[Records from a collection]
+===+
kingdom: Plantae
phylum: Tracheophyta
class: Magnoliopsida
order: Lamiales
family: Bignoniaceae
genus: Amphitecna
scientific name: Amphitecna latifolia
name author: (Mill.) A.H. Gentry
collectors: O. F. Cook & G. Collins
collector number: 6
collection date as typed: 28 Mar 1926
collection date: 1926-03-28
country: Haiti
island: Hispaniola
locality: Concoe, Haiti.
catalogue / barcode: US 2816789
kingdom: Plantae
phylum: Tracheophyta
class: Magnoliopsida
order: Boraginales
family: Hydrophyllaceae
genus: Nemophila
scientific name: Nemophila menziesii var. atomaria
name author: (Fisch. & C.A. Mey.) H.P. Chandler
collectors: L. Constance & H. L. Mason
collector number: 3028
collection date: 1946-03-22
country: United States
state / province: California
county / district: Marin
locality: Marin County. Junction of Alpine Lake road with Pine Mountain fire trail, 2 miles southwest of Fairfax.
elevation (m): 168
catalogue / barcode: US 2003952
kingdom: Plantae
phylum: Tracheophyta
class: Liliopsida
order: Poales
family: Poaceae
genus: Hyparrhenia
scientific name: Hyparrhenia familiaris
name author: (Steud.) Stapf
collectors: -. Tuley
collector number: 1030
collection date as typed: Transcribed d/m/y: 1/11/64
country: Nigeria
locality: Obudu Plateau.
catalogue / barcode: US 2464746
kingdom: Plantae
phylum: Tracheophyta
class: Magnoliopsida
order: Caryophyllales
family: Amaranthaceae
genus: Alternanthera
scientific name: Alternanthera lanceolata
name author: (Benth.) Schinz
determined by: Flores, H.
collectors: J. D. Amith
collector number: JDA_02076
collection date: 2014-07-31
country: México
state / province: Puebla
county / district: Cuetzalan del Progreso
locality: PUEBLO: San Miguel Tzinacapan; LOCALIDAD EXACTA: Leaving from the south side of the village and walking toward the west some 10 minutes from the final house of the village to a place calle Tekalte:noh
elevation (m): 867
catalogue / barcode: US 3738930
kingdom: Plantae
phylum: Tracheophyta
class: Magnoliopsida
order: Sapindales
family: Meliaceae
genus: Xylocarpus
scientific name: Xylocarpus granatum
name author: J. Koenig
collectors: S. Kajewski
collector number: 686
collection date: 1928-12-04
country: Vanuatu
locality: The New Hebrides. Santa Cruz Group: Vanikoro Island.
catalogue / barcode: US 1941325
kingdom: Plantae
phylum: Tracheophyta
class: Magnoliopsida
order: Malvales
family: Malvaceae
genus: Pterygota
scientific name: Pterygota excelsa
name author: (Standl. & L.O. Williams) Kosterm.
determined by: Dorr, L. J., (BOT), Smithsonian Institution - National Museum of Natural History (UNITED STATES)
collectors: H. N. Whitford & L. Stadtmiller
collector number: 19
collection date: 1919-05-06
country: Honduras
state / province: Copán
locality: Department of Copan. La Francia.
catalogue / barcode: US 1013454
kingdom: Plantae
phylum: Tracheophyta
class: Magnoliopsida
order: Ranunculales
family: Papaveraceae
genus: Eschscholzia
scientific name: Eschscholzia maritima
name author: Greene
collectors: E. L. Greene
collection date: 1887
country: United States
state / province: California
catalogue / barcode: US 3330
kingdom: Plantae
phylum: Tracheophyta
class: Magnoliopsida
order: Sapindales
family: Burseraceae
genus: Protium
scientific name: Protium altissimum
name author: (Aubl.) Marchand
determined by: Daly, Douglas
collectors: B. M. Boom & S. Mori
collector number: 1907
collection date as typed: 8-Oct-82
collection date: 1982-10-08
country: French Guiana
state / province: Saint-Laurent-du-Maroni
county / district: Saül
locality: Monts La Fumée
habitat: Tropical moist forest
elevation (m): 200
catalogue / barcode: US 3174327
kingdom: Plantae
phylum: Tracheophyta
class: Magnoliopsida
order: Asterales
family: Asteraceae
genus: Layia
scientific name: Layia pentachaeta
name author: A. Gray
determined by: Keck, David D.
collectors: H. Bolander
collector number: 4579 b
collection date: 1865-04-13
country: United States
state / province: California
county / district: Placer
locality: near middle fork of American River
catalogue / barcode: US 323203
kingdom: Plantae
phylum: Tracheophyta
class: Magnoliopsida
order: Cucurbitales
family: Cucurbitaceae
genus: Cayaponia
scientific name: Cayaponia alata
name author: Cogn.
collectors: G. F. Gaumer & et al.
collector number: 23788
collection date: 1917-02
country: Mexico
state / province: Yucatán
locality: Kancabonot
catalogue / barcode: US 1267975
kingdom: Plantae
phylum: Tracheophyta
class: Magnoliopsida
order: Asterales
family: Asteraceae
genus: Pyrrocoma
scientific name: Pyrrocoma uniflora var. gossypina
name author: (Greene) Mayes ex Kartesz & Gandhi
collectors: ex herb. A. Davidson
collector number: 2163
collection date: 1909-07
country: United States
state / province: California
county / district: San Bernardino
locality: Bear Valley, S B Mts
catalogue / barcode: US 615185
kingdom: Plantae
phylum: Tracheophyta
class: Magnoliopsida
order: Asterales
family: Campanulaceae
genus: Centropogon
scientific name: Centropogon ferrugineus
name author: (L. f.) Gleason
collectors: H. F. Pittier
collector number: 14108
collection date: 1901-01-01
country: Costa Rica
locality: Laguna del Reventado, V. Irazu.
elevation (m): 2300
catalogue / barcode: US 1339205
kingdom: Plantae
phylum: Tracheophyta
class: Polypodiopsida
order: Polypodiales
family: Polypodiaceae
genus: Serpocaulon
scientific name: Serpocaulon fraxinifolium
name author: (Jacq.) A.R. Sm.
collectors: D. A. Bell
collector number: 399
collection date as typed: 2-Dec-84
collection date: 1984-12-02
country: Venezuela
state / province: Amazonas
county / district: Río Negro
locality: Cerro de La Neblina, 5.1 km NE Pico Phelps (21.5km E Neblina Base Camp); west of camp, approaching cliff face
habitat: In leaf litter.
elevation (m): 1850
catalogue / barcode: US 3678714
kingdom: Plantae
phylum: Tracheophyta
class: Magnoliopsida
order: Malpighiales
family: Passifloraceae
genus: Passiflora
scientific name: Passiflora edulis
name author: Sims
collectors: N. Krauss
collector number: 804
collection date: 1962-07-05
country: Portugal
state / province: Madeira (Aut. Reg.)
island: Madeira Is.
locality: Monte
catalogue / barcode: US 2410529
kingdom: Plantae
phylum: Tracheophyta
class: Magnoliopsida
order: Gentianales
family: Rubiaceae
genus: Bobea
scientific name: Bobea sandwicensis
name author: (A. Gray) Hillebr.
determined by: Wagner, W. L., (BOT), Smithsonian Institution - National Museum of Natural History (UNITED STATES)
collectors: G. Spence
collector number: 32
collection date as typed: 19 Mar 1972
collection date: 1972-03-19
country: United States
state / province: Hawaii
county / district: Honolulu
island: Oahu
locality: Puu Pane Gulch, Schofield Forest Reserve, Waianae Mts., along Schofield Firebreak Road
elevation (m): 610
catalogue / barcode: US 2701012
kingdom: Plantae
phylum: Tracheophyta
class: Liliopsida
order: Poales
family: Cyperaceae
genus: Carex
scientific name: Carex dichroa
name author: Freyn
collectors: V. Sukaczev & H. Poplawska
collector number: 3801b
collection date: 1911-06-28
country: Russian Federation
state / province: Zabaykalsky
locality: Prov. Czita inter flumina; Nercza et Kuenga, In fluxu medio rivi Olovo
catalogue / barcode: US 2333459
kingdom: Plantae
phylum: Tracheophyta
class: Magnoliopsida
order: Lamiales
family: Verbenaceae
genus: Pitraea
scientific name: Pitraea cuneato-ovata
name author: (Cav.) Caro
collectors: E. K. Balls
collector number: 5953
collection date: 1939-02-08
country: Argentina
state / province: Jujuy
+===+
- _Work required_: Please reproduce every item above line for line, changing nothing.

- _Full answer_:
kingdom: Plantae
phylum: Tracheophyta
class: Magnoliopsida
order: Lamiales
family: Bignoniaceae
genus: Amphitecna
scientific name: Amphitecna latifolia
name author: (Mill.) A.H. Gentry
collectors: O. F. Cook & G. Collins
collector number: 6
collection date as typed: 28 Mar 1926
collection date: 1926-03-28
country: Haiti
island: Hispaniola
locality: Concoe, Haiti.
catalogue / barcode: US 2816789
kingdom: Plantae
phylum: Tracheophyta
class: Magnoliopsida
order: Boraginales
family: Hydrophyllaceae
genus: Nemophila
scientific name: Nemophila menziesii var. atomaria
name author: (Fisch. & C.A. Mey.) H.P. Chandler
collectors: L. Constance & H. L. Mason
collector number: 3028
collection date: 1946-03-22
country: United States
state / province: California
county / district: Marin
locality: Marin County. Junction of Alpine Lake road with Pine Mountain fire trail, 2 miles southwest of Fairfax.
elevation (m): 168
catalogue / barcode: US 2003952
kingdom: Plantae
phylum: Tracheophyta
class: Liliopsida
order: Poales
family: Poaceae
genus: Hyparrhenia
scientific name: Hyparrhenia familiaris
name author: (Steud.) Stapf
collectors: -. Tuley
collector number: 1030
collection date as typed: Transcribed d/m/y: 1/11/64
country: Nigeria
locality: Obudu Plateau.
catalogue / barcode: US 2464746
kingdom: Plantae
phylum: Tracheophyta
class: Magnoliopsida
order: Caryophyllales
family: Amaranthaceae
genus: Alternanthera
scientific name: Alternanthera lanceolata
name author: (Benth.) Schinz
determined by: Flores, H.
collectors: J. D. Amith
collector number: JDA_02076
collection date: 2014-07-31
country: México
state / province: Puebla
county / district: Cuetzalan del Progreso
locality: PUEBLO: San Miguel Tzinacapan; LOCALIDAD EXACTA: Leaving from the south side of the village and walking toward the west some 10 minutes from the final house of the village to a place calle Tekalte:noh
elevation (m): 867
catalogue / barcode: US 3738930
kingdom: Plantae
phylum: Tracheophyta
class: Magnoliopsida
order: Sapindales
family: Meliaceae
genus: Xylocarpus
scientific name: Xylocarpus granatum
name author: J. Koenig
collectors: S. Kajewski
collector number: 686
collection date: 1928-12-04
country: Vanuatu
locality: The New Hebrides. Santa Cruz Group: Vanikoro Island.
catalogue / barcode: US 1941325
kingdom: Plantae
phylum: Tracheophyta
class: Magnoliopsida
order: Malvales
family: Malvaceae
genus: Pterygota
scientific name: Pterygota excelsa
name author: (Standl. & L.O. Williams) Kosterm.
determined by: Dorr, L. J., (BOT), Smithsonian Institution - National Museum of Natural History (UNITED STATES)
collectors: H. N. Whitford & L. Stadtmiller
collector number: 19
collection date: 1919-05-06
country: Honduras
state / province: Copán
locality: Department of Copan. La Francia.
catalogue / barcode: US 1013454
kingdom: Plantae
phylum: Tracheophyta
class: Magnoliopsida
order: Ranunculales
family: Papaveraceae
genus: Eschscholzia
scientific name: Eschscholzia maritima
name author: Greene
collectors: E. L. Greene
collection date: 1887
country: United States
state / province: California
catalogue / barcode: US 3330
kingdom: Plantae
phylum: Tracheophyta
class: Magnoliopsida
order: Sapindales
family: Burseraceae
genus: Protium
scientific name: Protium altissimum
name author: (Aubl.) Marchand
determined by: Daly, Douglas
collectors: B. M. Boom & S. Mori
collector number: 1907
collection date as typed: 8-Oct-82
collection date: 1982-10-08
country: French Guiana
state / province: Saint-Laurent-du-Maroni
county / district: Saül
locality: Monts La Fumée
habitat: Tropical moist forest
elevation (m): 200
catalogue / barcode: US 3174327
kingdom: Plantae
phylum: Tracheophyta
class: Magnoliopsida
order: Asterales
family: Asteraceae
genus: Layia
scientific name: Layia pentachaeta
name author: A. Gray
determined by: Keck, David D.
collectors: H. Bolander
collector number: 4579 b
collection date: 1865-04-13
country: United States
state / province: California
county / district: Placer
locality: near middle fork of American River
catalogue / barcode: US 323203
kingdom: Plantae
phylum: Tracheophyta
class: Magnoliopsida
order: Cucurbitales
family: Cucurbitaceae
genus: Cayaponia
scientific name: Cayaponia alata
name author: Cogn.
collectors: G. F. Gaumer & et al.
collector number: 23788
collection date: 1917-02
country: Mexico
state / province: Yucatán
locality: Kancabonot
catalogue / barcode: US 1267975
kingdom: Plantae
phylum: Tracheophyta
class: Magnoliopsida
order: Asterales
family: Asteraceae
genus: Pyrrocoma
scientific name: Pyrrocoma uniflora var. gossypina
name author: (Greene) Mayes ex Kartesz & Gandhi
collectors: ex herb. A. Davidson
collector number: 2163
collection date: 1909-07
country: United States
state / province: California
county / district: San Bernardino
locality: Bear Valley, S B Mts
catalogue / barcode: US 615185
kingdom: Plantae
phylum: Tracheophyta
class: Magnoliopsida
order: Asterales
family: Campanulaceae
genus: Centropogon
scientific name: Centropogon ferrugineus
name author: (L. f.) Gleason
collectors: H. F. Pittier
collector number: 14108
collection date: 1901-01-01
country: Costa Rica
locality: Laguna del Reventado, V. Irazu.
elevation (m): 2300
catalogue / barcode: US 1339205
kingdom: Plantae
phylum: Tracheophyta
class: Polypodiopsida
order: Polypodiales
family: Polypodiaceae
genus: Serpocaulon
scientific name: Serpocaulon fraxinifolium
name author: (Jacq.) A.R. Sm.
collectors: D. A. Bell
collector number: 399
collection date as typed: 2-Dec-84
collection date: 1984-12-02
country: Venezuela
state / province: Amazonas
county / district: Río Negro
locality: Cerro de La Neblina, 5.1 km NE Pico Phelps (21.5km E Neblina Base Camp); west of camp, approaching cliff face
habitat: In leaf litter.
elevation (m): 1850
catalogue / barcode: US 3678714
kingdom: Plantae
phylum: Tracheophyta
class: Magnoliopsida
order: Malpighiales
family: Passifloraceae
genus: Passiflora
scientific name: Passiflora edulis
name author: Sims
collectors: N. Krauss
collector number: 804
collection date: 1962-07-05
country: Portugal
state / province: Madeira (Aut. Reg.)
island: Madeira Is.
locality: Monte
catalogue / barcode: US 2410529
kingdom: Plantae
phylum: Tracheophyta
class: Magnoliopsida
order: Gentianales
family: Rubiaceae
genus: Bobea
scientific name: Bobea sandwicensis
name author: (A. Gray) Hillebr.
determined by: Wagner, W. L., (BOT), Smithsonian Institution - National Museum of Natural History (UNITED STATES)
collectors: G. Spence
collector number: 32
collection date as typed: 19 Mar 1972
collection date: 1972-03-19
country: United States
state / province: Hawaii
county / district: Honolulu
island: Oahu
locality: Puu Pane Gulch, Schofield Forest Reserve, Waianae Mts., along Schofield Firebreak Road
elevation (m): 610
catalogue / barcode: US 2701012
kingdom: Plantae
phylum: Tracheophyta
class: Liliopsida
order: Poales
family: Cyperaceae
genus: Carex
scientific name: Carex dichroa
name author: Freyn
collectors: V. Sukaczev & H. Poplawska
collector number: 3801b
collection date: 1911-06-28
country: Russian Federation
state / province: Zabaykalsky
locality: Prov. Czita inter flumina; Nercza et Kuenga, In fluxu medio rivi Olovo
catalogue / barcode: US 2333459
kingdom: Plantae
phylum: Tracheophyta
class: Magnoliopsida
order: Lamiales
family: Verbenaceae
genus: Pitraea
scientific name: Pitraea cuneato-ovata
name author: (Cav.) Caro
collectors: E. K. Balls
collector number: 5953
collection date: 1939-02-08
country: Argentina
state / province: Jujuy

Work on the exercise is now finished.